Stored records
_____
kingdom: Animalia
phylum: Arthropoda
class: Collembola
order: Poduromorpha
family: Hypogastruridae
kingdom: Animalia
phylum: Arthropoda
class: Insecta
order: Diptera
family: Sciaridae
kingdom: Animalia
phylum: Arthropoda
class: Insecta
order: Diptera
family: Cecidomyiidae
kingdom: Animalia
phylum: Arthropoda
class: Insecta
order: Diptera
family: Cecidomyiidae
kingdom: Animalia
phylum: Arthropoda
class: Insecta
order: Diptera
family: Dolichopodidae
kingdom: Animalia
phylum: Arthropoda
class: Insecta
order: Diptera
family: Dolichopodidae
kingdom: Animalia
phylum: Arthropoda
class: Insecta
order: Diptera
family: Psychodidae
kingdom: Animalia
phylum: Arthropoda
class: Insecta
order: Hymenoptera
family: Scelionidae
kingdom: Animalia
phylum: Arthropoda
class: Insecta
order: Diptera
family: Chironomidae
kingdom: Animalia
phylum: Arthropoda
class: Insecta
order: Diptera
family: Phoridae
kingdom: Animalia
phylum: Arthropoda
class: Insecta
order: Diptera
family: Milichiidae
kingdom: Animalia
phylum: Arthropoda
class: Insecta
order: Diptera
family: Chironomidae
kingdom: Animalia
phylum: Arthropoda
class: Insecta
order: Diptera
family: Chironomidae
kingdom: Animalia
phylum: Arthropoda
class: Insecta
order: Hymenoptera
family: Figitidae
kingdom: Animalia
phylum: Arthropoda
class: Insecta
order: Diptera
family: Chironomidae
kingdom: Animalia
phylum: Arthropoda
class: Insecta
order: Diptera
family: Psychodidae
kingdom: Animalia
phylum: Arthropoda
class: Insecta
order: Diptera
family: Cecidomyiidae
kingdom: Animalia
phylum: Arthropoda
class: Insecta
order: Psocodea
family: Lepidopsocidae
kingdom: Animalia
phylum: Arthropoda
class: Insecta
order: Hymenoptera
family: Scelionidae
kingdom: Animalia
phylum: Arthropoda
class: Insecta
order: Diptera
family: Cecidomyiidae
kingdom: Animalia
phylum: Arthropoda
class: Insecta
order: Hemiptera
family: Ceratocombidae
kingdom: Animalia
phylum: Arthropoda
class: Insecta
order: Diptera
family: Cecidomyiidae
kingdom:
_____
Problem statement –
Put every line from all the items above into a Markdown table with two columns, Row and Line. Number the rows and skip blank lines.

Solution –
| Row | Line |
|---|---|
| 1 | kingdom: Animalia |
| 2 | phylum: Arthropoda |
| 3 | class: Collembola |
| 4 | order: Poduromorpha |
| 5 | family: Hypogastruridae |
| 6 | kingdom: Animalia |
| 7 | phylum: Arthropoda |
| 8 | class: Insecta |
| 9 | order: Diptera |
| 10 | family: Sciaridae |
| 11 | kingdom: Animalia |
| 12 | phylum: Arthropoda |
| 13 | class: Insecta |
| 14 | order: Diptera |
| 15 | family: Cecidomyiidae |
| 16 | kingdom: Animalia |
| 17 | phylum: Arthropoda |
| 18 | class: Insecta |
| 19 | order: Diptera |
| 20 | family: Cecidomyiidae |
| 21 | kingdom: Animalia |
| 22 | phylum: Arthropoda |
| 23 | class: Insecta |
| 24 | order: Diptera |
| 25 | family: Dolichopodidae |
| 26 | kingdom: Animalia |
| 27 | phylum: Arthropoda |
| 28 | class: Insecta |
| 29 | order: Diptera |
| 30 | family: Dolichopodidae |
| 31 | kingdom: Animalia |
| 32 | phylum: Arthropoda |
| 33 | class: Insecta |
| 34 | order: Diptera |
| 35 | family: Psychodidae |
| 36 | kingdom: Animalia |
| 37 | phylum: Arthropoda |
| 38 | class: Insecta |
| 39 | order: Hymenoptera |
| 40 | family: Scelionidae |
| 41 | kingdom: Animalia |
| 42 | phylum: Arthropoda |
| 43 | class: Insecta |
| 44 | order: Diptera |
| 45 | family: Chironomidae |
| 46 | kingdom: Animalia |
| 47 | phylum: Arthropoda |
| 48 | class: Insecta |
| 49 | order: Diptera |
| 50 | family: Phoridae |
| 51 | kingdom: Animalia |
| 52 | phylum: Arthropoda |
| 53 | class: Insecta |
| 54 | order: Diptera |
| 55 | family: Milichiidae |
| 56 | kingdom: Animalia |
| 57 | phylum: Arthropoda |
| 58 | class: Insecta |
| 59 | order: Diptera |
| 60 | family: Chironomidae |
| 61 | kingdom: Animalia |
| 62 | phylum: Arthropoda |
| 63 | class: Insecta |
| 64 | order: Diptera |
| 65 | family: Chironomidae |
| 66 | kingdom: Animalia |
| 67 | phylum: Arthropoda |
| 68 | class: Insecta |
| 69 | order: Hymenoptera |
| 70 | family: Figitidae |
| 71 | kingdom: Animalia |
| 72 | phylum: Arthropoda |
| 73 | class: Insecta |
| 74 | order: Diptera |
| 75 | family: Chironomidae |
| 76 | kingdom: Animalia |
| 77 | phylum: Arthropoda |
| 78 | class: Insecta |
| 79 | order: Diptera |
| 80 | family: Psychodidae |
| 81 | kingdom: Animalia |
| 82 | phylum: Arthropoda |
| 83 | class: Insecta |
| 84 | order: Diptera |
| 85 | family: Cecidomyiidae |
| 86 | kingdom: Animalia |
| 87 | phylum: Arthropoda |
| 88 | class: Insecta |
| 89 | order: Psocodea |
| 90 | family: Lepidopsocidae |
| 91 | kingdom: Animalia |
| 92 | phylum: Arthropoda |
| 93 | class: Insecta |
| 94 | order: Hymenoptera |
| 95 | family: Scelionidae |
| 96 | kingdom: Animalia |
| 97 | phylum: Arthropoda |
| 98 | class: Insecta |
| 99 | order: Diptera |
| 100 | family: Cecidomyiidae |
| 101 | kingdom: Animalia |
| 102 | phylum: Arthropoda |
| 103 | class: Insecta |
| 104 | order: Hemiptera |
| 105 | family: Ceratocombidae |
| 106 | kingdom: Animalia |
| 107 | phylum: Arthropoda |
| 108 | class: Insecta |
| 109 | order: Diptera |
| 110 | family: Cecidomyiidae |
| 111 | kingdom: |